What this means for undertakings
The Czech Competition Authority expects the new model to improve its ability to identify genuinely risky mergers. For undertakings, however, this means a need for more careful planning and increased legal vigilance. Undertakings should:
- Expect that even sub-threshold deals may end up requiring approval;
- Include competition-law analysis in the due diligence of smaller acquisitions;
- Consider informal pre-notification discussions with the Czech Competition Authority in borderline cases;
- Anticipate potential delays if the authority decides to invoke call-in powers.
Our commentary
On one hand, the call-in model can strengthen the Czech Competition Authority’s ability to capture competitively sensitive transactions that would otherwise escape scrutiny.
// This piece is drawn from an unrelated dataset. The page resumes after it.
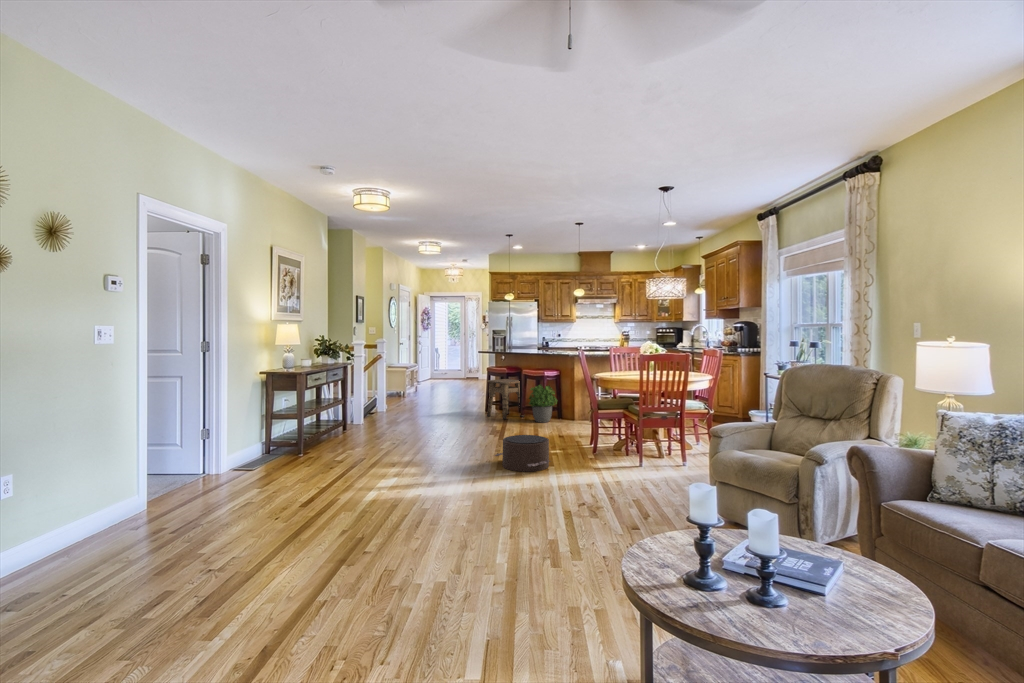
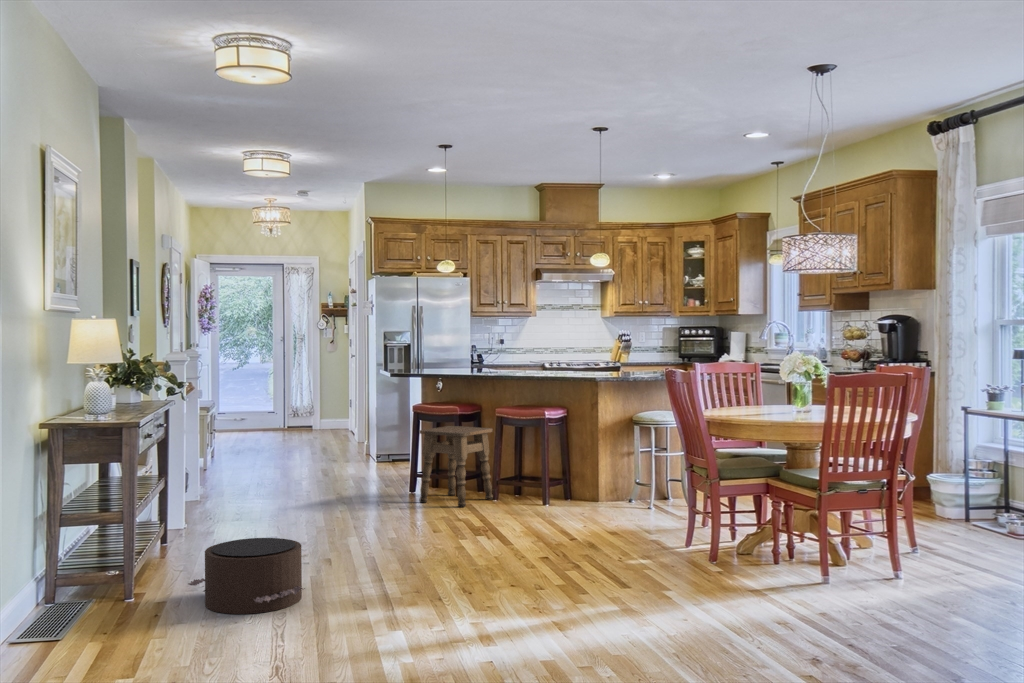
potted plant: present [529,385,557,422] -> none [510,434,571,509]
pouf: present [495,435,549,472] -> present [188,538,305,614]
On the other hand, it introduces significantly greater uncertainty for undertakings: even sub-threshold mergers may be called in retroactively, requiring more extensive advance analysis and interaction with the authority.
Much will depend on how transparently and predictably the Czech Competition Authority applies this tool – particularly how clearly it defines high-risk sectors and how frequently it resorts to call-in requests. We strongly encourage the Czech Competition Authority to publish guidance alongside the introduction of the call-in mechanism, indicating in which sectors and scenarios call-ins are likely – and, equally important, where undertakings can expect a “safe harbour.” Only then can the risk be mitigated that the new regime will raise transaction costs or even have a chilling effect on acquisition activity.